**TASK TO COMPLETE:**
Among the lines of the records, please find those that contain the word "Соколиный" and copy them.
[Opening DATA SUPPLIED section]
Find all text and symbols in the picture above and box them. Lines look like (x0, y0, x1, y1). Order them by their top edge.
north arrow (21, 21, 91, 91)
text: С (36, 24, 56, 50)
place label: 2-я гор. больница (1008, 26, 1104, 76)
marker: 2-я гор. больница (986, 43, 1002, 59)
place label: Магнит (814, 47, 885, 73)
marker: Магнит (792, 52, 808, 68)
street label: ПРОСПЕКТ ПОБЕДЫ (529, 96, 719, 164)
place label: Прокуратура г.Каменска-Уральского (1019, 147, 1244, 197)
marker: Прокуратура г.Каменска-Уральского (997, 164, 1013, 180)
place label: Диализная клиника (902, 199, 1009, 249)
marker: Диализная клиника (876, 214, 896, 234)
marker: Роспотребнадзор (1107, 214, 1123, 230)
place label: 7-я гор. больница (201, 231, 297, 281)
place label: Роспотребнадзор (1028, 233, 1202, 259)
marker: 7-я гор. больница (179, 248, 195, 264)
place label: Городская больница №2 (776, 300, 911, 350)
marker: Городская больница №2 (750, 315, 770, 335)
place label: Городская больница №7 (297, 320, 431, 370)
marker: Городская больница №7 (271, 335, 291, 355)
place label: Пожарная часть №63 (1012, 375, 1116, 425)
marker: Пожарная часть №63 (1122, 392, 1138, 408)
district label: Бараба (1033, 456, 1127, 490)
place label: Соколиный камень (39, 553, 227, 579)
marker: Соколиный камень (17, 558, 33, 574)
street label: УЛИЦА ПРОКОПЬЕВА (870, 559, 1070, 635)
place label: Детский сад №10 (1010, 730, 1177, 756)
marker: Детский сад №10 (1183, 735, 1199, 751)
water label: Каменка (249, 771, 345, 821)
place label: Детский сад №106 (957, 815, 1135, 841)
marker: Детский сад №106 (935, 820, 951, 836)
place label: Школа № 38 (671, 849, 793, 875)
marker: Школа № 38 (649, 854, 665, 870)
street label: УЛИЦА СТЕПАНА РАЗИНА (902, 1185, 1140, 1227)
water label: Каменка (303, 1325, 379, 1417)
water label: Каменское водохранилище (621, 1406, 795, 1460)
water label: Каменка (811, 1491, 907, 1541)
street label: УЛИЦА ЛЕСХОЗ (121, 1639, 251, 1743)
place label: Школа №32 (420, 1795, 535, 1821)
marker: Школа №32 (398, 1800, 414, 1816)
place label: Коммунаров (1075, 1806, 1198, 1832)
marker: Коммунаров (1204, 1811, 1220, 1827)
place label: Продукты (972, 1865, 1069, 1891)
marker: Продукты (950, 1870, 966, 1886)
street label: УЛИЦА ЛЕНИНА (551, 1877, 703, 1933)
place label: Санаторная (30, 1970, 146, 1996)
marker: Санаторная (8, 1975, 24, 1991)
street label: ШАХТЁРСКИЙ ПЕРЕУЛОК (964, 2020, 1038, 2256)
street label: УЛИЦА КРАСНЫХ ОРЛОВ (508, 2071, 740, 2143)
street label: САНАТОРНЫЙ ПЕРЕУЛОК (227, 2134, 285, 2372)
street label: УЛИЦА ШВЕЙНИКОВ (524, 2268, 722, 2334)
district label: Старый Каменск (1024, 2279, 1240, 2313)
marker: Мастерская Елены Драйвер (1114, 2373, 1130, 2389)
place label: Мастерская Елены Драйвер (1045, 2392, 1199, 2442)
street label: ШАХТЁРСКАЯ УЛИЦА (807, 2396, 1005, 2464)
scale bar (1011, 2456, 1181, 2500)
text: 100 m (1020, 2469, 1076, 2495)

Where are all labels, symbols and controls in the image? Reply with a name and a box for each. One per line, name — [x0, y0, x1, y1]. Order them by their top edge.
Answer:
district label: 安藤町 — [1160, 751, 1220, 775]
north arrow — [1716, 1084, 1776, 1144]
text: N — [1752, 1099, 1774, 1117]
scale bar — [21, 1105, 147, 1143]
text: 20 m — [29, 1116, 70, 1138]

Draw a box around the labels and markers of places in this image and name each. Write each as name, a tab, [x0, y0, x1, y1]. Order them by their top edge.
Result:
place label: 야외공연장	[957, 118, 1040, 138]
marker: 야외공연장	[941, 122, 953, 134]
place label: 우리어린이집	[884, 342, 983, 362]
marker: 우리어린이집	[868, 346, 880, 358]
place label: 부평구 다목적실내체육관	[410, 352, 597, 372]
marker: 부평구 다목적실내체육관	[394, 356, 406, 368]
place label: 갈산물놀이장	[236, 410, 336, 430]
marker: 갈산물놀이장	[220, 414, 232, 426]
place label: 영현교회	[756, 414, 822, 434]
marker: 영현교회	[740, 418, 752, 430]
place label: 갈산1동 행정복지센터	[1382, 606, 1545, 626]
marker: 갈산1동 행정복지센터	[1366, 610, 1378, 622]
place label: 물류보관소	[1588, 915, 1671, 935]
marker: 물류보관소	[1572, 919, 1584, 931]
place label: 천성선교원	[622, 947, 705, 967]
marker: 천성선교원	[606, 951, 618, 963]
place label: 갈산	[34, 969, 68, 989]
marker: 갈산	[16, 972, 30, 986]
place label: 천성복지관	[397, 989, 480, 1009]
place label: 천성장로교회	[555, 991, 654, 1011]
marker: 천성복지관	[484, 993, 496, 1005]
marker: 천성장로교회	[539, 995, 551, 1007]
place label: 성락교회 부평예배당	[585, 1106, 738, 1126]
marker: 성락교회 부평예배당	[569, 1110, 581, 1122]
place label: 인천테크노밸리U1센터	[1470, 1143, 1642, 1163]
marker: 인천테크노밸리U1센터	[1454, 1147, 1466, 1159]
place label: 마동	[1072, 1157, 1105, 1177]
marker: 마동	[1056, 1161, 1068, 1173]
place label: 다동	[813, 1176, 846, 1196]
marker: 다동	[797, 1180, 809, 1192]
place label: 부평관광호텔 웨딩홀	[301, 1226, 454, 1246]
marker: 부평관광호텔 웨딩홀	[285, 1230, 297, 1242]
[Closing DATA SUPPLIED section]
**SOLUTION:**
place label: Соколиный камень (39, 553, 227, 579)
marker: Соколиный камень (17, 558, 33, 574)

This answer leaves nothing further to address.